L'entreprise a pris forme autour de trois vrais religieux dont la seconde passion est le chant. Le père Bardet fut lauréat du Conservatoire de Lyon, et le père Troesch un ancien membre des Petits Chanteurs à la Croix de Bois. Le troisième chanteur, le séminariste Nuyen Nguyen, est aussi doté d'une voix remarquable. Seulement, il ne suffit pas d'associer trois excellents chanteurs pour faire d'un disque une réussite artistique.

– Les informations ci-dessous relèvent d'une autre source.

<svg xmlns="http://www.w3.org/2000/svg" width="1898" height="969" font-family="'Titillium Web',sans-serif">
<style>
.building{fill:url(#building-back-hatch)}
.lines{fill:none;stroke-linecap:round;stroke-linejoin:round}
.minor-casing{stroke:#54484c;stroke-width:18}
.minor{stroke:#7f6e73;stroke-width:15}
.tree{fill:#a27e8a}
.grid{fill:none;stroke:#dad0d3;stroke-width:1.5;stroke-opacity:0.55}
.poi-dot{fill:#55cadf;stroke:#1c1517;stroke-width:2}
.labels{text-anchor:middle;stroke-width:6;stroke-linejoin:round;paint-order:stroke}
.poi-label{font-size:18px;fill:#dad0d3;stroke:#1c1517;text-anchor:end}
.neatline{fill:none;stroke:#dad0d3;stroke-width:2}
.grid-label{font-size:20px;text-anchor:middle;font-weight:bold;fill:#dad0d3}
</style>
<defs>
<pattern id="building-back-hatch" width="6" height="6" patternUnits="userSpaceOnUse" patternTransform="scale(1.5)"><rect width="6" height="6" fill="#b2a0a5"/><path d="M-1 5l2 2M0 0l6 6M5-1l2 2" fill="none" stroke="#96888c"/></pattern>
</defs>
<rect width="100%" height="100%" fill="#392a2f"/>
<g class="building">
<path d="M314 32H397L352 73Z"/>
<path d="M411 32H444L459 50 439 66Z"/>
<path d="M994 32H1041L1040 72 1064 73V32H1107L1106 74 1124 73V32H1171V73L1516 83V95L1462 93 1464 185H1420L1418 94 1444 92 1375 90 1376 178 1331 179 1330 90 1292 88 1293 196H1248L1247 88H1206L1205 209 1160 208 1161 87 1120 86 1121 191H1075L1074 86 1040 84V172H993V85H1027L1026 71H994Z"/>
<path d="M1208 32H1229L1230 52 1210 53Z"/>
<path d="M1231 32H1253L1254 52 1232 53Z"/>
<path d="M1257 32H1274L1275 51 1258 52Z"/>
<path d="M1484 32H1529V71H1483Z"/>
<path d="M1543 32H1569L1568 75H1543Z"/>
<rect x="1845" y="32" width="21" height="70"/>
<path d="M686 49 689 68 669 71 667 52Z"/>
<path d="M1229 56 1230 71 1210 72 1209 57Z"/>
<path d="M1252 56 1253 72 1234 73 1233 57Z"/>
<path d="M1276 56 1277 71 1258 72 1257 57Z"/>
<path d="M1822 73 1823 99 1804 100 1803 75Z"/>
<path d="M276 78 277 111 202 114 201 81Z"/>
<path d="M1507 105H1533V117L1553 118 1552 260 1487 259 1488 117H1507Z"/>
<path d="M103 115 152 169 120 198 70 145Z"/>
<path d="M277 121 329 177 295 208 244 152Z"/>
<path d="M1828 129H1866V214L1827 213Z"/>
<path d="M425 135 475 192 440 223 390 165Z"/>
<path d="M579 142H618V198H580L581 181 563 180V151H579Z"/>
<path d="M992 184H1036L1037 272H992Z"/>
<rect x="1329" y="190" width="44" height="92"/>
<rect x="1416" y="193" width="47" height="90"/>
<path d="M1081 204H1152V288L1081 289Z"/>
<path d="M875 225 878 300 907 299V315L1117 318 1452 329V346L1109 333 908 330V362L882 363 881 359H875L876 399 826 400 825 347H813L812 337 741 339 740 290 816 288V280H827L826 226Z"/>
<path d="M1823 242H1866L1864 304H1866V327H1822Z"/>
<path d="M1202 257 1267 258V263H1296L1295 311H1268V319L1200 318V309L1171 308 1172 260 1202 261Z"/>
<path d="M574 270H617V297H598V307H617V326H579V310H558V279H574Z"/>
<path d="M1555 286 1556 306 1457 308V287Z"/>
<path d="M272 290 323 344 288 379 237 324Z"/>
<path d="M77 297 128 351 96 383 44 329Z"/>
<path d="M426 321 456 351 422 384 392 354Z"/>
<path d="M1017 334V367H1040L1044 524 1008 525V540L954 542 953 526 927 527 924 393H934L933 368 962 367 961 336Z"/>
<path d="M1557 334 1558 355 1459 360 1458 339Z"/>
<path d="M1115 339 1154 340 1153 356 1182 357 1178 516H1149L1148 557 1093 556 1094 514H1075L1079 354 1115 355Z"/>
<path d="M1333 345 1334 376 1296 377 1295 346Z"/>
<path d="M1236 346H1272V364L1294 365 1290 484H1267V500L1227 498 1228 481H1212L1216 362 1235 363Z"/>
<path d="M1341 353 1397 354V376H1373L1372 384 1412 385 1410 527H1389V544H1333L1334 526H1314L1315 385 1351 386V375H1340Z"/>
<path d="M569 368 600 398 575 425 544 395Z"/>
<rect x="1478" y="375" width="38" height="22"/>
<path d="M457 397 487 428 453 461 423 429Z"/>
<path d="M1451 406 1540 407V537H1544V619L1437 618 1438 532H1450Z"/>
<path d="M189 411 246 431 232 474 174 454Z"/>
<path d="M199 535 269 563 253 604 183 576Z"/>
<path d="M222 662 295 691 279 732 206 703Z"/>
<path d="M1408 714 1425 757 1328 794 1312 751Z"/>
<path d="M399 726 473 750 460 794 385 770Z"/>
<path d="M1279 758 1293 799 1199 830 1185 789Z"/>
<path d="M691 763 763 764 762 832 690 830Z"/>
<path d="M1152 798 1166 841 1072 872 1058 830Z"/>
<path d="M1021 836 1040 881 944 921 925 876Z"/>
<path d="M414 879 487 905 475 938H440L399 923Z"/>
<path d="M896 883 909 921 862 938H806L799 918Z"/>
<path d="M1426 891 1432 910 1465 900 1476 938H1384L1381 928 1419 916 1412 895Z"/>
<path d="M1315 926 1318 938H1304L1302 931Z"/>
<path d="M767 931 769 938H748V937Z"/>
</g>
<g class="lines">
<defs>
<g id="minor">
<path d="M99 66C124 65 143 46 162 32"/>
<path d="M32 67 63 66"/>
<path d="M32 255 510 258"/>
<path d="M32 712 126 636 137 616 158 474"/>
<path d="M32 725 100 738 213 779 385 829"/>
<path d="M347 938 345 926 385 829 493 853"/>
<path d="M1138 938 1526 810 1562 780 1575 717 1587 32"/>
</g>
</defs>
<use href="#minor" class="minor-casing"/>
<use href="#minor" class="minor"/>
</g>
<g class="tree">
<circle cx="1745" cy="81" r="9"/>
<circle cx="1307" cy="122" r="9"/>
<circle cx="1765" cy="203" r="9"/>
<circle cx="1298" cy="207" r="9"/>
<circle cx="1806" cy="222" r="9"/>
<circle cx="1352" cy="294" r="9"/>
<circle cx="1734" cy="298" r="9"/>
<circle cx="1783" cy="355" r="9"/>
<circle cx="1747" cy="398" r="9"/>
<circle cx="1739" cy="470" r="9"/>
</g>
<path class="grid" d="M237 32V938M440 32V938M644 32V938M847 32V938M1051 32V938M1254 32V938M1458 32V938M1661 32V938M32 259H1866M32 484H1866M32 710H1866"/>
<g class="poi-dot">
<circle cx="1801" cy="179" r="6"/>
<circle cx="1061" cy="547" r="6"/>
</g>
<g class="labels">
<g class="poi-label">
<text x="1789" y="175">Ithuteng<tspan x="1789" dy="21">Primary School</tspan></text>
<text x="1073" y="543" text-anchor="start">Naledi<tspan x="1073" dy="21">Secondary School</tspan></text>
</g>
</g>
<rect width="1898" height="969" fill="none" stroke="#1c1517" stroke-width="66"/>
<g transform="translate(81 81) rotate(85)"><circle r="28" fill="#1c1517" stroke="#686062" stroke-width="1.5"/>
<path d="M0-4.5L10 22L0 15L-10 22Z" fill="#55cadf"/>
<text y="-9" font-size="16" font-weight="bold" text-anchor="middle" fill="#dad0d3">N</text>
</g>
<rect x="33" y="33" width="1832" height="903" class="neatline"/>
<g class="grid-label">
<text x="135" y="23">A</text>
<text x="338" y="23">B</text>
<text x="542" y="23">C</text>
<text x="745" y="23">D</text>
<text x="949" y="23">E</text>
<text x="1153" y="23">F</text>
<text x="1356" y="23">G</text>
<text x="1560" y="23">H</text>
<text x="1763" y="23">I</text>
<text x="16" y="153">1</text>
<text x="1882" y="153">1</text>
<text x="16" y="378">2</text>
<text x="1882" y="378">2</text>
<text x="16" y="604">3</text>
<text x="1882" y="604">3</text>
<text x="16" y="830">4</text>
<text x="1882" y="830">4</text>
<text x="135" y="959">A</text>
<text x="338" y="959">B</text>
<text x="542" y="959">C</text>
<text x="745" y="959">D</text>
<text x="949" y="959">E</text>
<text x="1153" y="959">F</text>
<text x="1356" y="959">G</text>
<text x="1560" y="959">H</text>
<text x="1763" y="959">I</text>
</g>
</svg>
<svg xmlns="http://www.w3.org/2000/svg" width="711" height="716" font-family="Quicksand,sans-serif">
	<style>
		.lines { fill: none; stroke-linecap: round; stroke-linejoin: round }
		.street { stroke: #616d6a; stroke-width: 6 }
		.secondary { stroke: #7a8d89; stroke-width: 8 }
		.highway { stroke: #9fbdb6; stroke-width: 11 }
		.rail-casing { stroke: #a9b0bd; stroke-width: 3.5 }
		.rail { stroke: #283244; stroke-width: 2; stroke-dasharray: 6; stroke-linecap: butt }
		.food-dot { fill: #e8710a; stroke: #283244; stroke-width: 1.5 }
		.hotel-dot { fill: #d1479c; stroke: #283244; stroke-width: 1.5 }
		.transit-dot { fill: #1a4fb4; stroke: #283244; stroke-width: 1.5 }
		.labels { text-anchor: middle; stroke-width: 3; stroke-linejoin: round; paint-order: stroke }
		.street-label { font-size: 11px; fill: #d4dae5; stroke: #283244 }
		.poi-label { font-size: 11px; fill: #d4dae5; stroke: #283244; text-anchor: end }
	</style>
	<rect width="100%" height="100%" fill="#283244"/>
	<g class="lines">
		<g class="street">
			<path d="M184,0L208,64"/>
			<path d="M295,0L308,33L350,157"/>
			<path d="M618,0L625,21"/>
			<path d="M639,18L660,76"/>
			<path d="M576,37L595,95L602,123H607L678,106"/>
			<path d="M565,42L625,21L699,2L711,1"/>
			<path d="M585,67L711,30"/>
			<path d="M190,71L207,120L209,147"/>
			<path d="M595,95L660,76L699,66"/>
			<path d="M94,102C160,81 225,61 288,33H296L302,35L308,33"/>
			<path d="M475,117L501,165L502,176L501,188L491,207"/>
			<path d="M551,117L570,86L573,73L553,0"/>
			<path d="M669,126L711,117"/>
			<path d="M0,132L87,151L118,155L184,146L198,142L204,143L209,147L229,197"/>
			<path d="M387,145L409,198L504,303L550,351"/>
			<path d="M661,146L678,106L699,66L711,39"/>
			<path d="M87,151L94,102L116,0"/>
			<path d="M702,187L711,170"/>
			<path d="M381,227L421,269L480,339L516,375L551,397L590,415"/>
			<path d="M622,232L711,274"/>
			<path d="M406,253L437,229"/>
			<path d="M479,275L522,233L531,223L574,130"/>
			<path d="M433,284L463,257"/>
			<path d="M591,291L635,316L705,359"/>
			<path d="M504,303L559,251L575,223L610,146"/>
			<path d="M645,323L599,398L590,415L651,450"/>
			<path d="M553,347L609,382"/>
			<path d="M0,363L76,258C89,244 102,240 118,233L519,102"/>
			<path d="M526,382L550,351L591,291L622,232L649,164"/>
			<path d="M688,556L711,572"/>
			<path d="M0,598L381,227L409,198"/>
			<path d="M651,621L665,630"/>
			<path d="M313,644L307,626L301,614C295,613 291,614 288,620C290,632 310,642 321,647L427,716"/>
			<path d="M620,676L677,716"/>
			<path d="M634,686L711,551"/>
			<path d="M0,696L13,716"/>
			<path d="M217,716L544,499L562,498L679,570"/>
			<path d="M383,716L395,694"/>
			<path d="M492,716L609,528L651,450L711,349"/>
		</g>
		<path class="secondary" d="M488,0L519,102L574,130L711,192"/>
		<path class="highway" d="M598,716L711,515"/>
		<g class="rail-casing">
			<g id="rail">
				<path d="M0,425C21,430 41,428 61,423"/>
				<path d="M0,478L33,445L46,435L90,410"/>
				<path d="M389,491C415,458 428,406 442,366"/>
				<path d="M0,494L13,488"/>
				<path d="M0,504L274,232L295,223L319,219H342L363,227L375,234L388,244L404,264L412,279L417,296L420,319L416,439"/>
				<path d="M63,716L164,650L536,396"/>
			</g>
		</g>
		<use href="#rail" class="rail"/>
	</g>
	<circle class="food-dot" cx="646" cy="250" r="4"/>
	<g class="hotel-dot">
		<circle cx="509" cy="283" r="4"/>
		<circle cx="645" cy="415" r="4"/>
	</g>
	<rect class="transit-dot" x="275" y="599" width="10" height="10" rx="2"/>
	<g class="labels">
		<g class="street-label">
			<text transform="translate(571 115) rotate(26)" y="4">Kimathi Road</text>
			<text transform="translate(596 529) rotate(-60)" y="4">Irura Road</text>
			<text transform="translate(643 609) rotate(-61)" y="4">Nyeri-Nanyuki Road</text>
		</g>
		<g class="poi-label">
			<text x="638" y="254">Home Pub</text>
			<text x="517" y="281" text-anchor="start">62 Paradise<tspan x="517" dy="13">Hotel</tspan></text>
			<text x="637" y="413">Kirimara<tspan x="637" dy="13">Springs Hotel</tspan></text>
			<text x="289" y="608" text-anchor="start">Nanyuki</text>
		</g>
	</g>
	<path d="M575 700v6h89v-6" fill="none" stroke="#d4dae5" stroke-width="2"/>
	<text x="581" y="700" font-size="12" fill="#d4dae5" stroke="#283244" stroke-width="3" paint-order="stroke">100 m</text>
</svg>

L'album du trio souffre d'un répertoire on ne peut plus convenu, mariant chants religieux tels que les inusables « Minuit chrétien », « Il est né le divin enfant », « Ave Verum » et « Ave Maria », et des partitions plus récentes sans grande originalité, entre « I Believe » d'ERA et « Halleluia » de Leonard Cohen, dans une adaptation très lisse. Il n'y a guère que la surprise d'entendre « Quand on n'a que l'amour » de Jacques Brel au beau milieu de bondieuseries comme « L'envie d'aimer » ou l'inédit « Je crois en toi » de Barbelivien. Ce n'est pas faire offense que de dire que si l'intention en valait la peine, elle aurait mérité une plus grande attention dans son exécution.